E questa magnifica pagina di sport e amicizia troverà una degna replica quando – in occasione dei festeggiamenti per il cinquantenario della sua fondazione – il River Plate inviterà a Buenos Aires proprio il Torino Simbolo a giocare al Monumental; così il 29 giugno 1951, davanti a quasi centomila spettatori, niente meno che il generale Perón scese sul terreno di gioco per salutare uno a uno quei calciatori giunti dall’Italia, passando in rassegna le squadre e dando il calcio d’inizio. La partita la vinceranno nettamente gli argentini per 3-1, ma il Torino sarà applaudito con entusiasmo e salutato da un magnifico striscione granata apparso sulle gradinate e dedicato al capitano del Grande Torino: “Mazzola presente”. A fine partita il presidente Novo, distrutto dal lutto sempre vivo per i suoi ragazzi scomparsi e scosso dalla commozione, aveva omaggiato gli argentini regalando loro le maglie granata, che i giocatori del River Plate indosseranno nelle stagioni successive, preferibilmente nel mese di maggio, onorando così eternamente la memoria del Grande Torino. Trascorsi sette mesi da allora il River tornerà in Italia per affrontare il Torino: accadrà il 16 gennaio 1952 al Comunale, coi granata che (quell’anno arrivarono al 15° posto su 20 e non retrocessero in Serie B per soli due punti) pur non essendo all’altezza dei loro avversari riuscirono con orgoglio a difendere un memorabile pareggio, e fu comunque grande spettacolo, sempre allo scopo di raccogliere fondi, per ovviare in questo caso ad una situazione finanziaria assai difficile per Novo, il quale – commosso sino alle lacrime – consegnerà al presidente del River, don Antonio, un piatto d’argento con inciso il motto latino Cordium consensus vitam parit novellam [Il consenso dei cuori prepara il rinnovarsi della vita], come ringraziamento per l’amicizia e la sensibilità dimostrate.

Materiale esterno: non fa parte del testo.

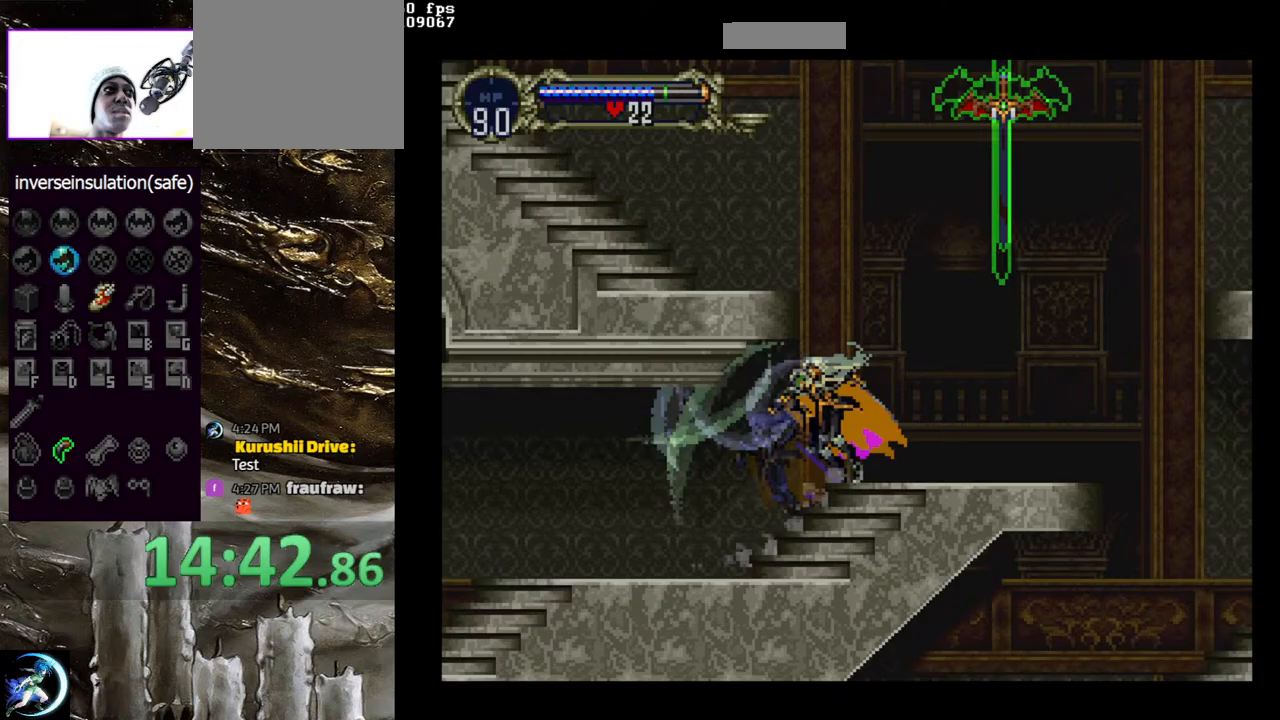
{"buttons": ["CROSS", "DPAD_RIGHT"], "left_stick": "center", "right_stick": "center", "events": [[33, "CIRCLE", "down"], [50, "TRIANGLE", "down"], [150, "TRIANGLE", "up"], [167, "CIRCLE", "up"], [200, "CIRCLE", "down"], [233, "TRIANGLE", "down"], [283, "TRIANGLE", "up"], [317, "CIRCLE", "up"], [317, "DPAD_RIGHT", "down"], [383, "CROSS", "down"]]}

Nella successiva stagione, quella 1952/53, il Torino vestirà per la prima volta una casacca ispirata alla divisa del River Plate, aggiungendo alla tradizionale seconda maglia bianca una striscia diagonale granata; peraltro, dopo aver fantasticato di riuscire a ricostruire una grande squadra in tempi brevi e non esserci riuscito, ormai deluso, sfiduciato e annichilito dal dolore, Ferruccio Novo abbandonerà la presidenza della società, sostituito da un gruppo di dirigenti passato alla storia come il Comitato di reggenza, che governerà la società per stagioni in cui la squadra per due volte otterrà un dignitoso 9° posto; in seguito arriverà, nella stagione 1955/56, un nuovo presidente: un industriale, banchiere e senatore, Teresio Guglielmone; egli tuttavia lascerà presto per motivi di precaria salute, e gli subentrerà in una condizione di precarietà un Comitato esecutivo che, nella stagione 1956/57, cercherà di mettere ordine e del quale faranno parte: Arturo Colonna, Beniamino Gay e Antonio Vespucio Liberti. Sì, proprio “quel” don Antonio Vespucio Liberti, che addirittura dovrà assumere la direzione tecnica del Toro, accompagnando per 4 giornate di campionato sulla panchina granata – dopo l’esonero di Fioravante Baldi – il fidato Oberdan Usello, che cederà poi la guida tecnica della società a un personaggio pittoresco ma inaspettatamente efficace: un allenatore serbo, Blagoje Marjanovic, che arriverà quasi per caso e salverà il Toro che, da ultimo in classifica su 18 squadre, condurrà a fine campionato al 7° posto, realizzando una vera e propria impresa, sempre fedele al suo proclama: “Per salvarsi le tattiche difensive non servono. Bisogna avere coraggio, rischiare. Per andare avanti occorrono gol e vittorie. E convinzione!”

Questa storia di #EternaAmicizia o, se preferite, #EternaAmistad, certifica la correttezza di un’affermazione impegnativa: oltre all’amore dei suoi tifosi il Toro aveva guadagnato il rispetto di tutti gli avversari e l’ammirazione di ogni sportivo, ovunque; nessuna squadra al mondo infatti ha mai rappresentato per il calcio quello che ha significato, e significa – perché, come scrisse Indro Montanelli, gli eroi sono sempre immortali – il Grande Torino.